From workflow to discipline
We chose the word “discipline” deliberately. A design canvas is not a tool. It’s a practice. A habit that teams build into how they work.
The teams in our study that saw the largest improvements were the ones that treated the canvas as non-negotiable for any change above a certain size threshold. Bug fixes and small changes went straight to the agent. New features, refactors, and anything crossing module boundaries required a canvas first.
The threshold varied by team. Some drew the line at any task estimated above two hours. Others used a simpler rule: if the change touches more than one module, write a canvas. The specific rule mattered less than its consistent application.
What we’re arguing is that AI coding agents need a discipline layer. The agent’s capability is immense. Its judgment about how to apply that capability within a specific codebase and organisational context is limited. The discipline layer, the design canvas, the explicit constraints, the verifiable acceptance criteria, is how human judgment directs agent capability.
Without it, you get prompt-and-pray. Fast, sometimes correct, structurally corrosive over time.
With it, you get something closer to what software engineering is supposed to be: intent, design, execution, verification. In that order.
Practical starting points
For teams that want to adopt structured design canvases, we observed a few patterns that separated the teams that made it stick from the ones that tried and abandoned it.
Start with templates, not mandates. Give teams a canvas template and encourage its use. Don’t make it a gate in the CI pipeline on day one. Let people discover the value before you enforce the process.
Keep canvases in the repository. Store them alongside the code they describe. This makes them available to future agent sessions and keeps them version-controlled. We saw teams use a design/ or canvases/ directory at the project root.
Timebox canvas writing. If a canvas takes more than 15 minutes, it’s too detailed or the task isn’t well enough understood to start yet. The canvas should capture intent and constraints, not implementation specifics.

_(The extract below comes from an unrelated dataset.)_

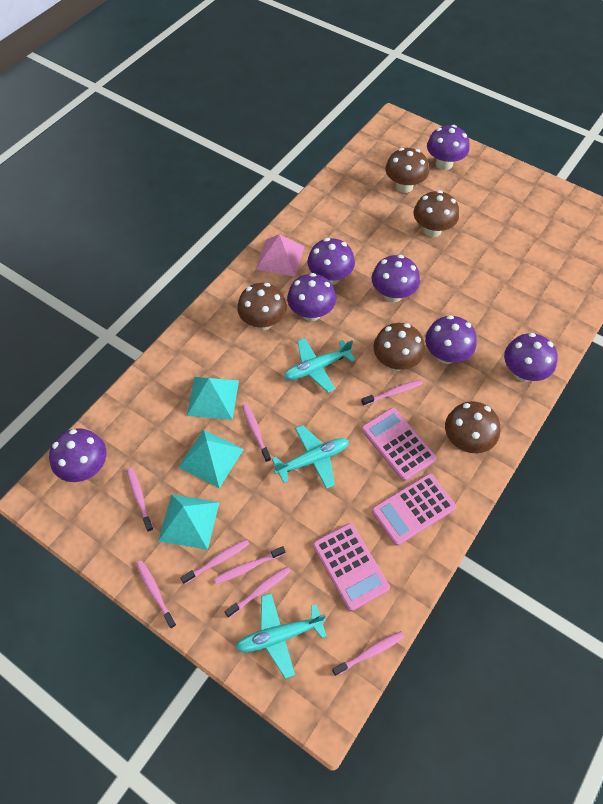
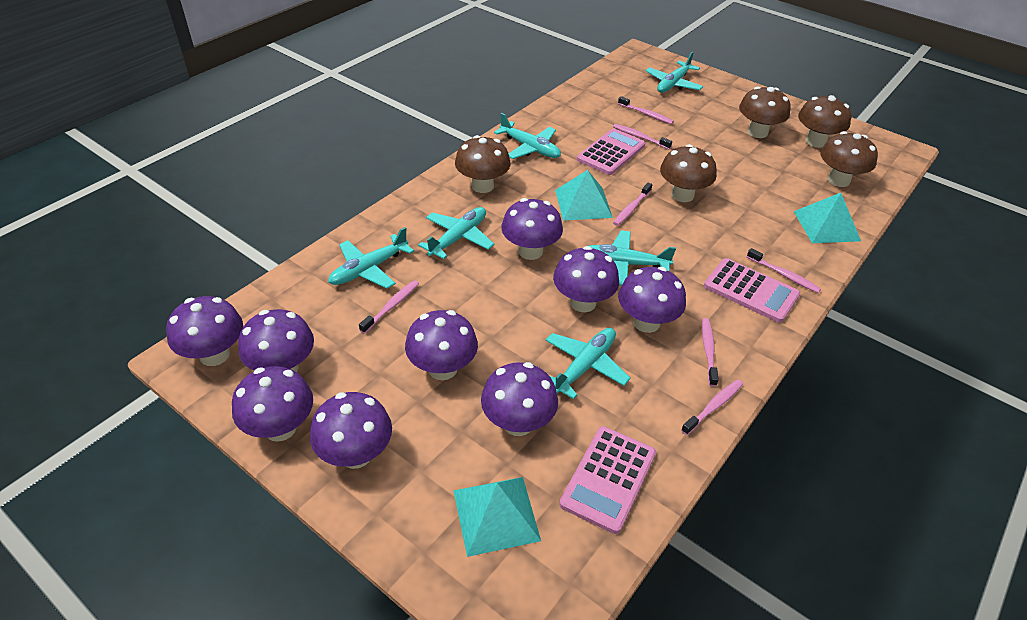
pink pyramid: 1 -> 0
pink toothbrush: 8 -> 7
purple mushroom: 7 -> 9
turquoise plane: 3 -> 6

Review the canvas, not just the code. Some teams started doing canvas reviews before agent execution. A 5-minute review of the canvas by a second engineer caught constraint gaps and missing context before any code was written. This was, per hour of engineer time invested, the highest-leverage quality practice we observed in the entire study.
Use canvases as agent context. Feed the canvas to the agent as part of the prompt. The agent should know not just what to build but what constraints to respect and what patterns to follow. This is the entire point.
The dominant AI coding workflow is backward. It starts with execution and hopes that intent was captured in the prompt. Reversing that order, making design explicit before the first line of code is generated, produced the largest quality improvements we’ve measured in six months of research on agent-assisted engineering.
Design before diff. It sounds obvious. In practice, almost nobody does it.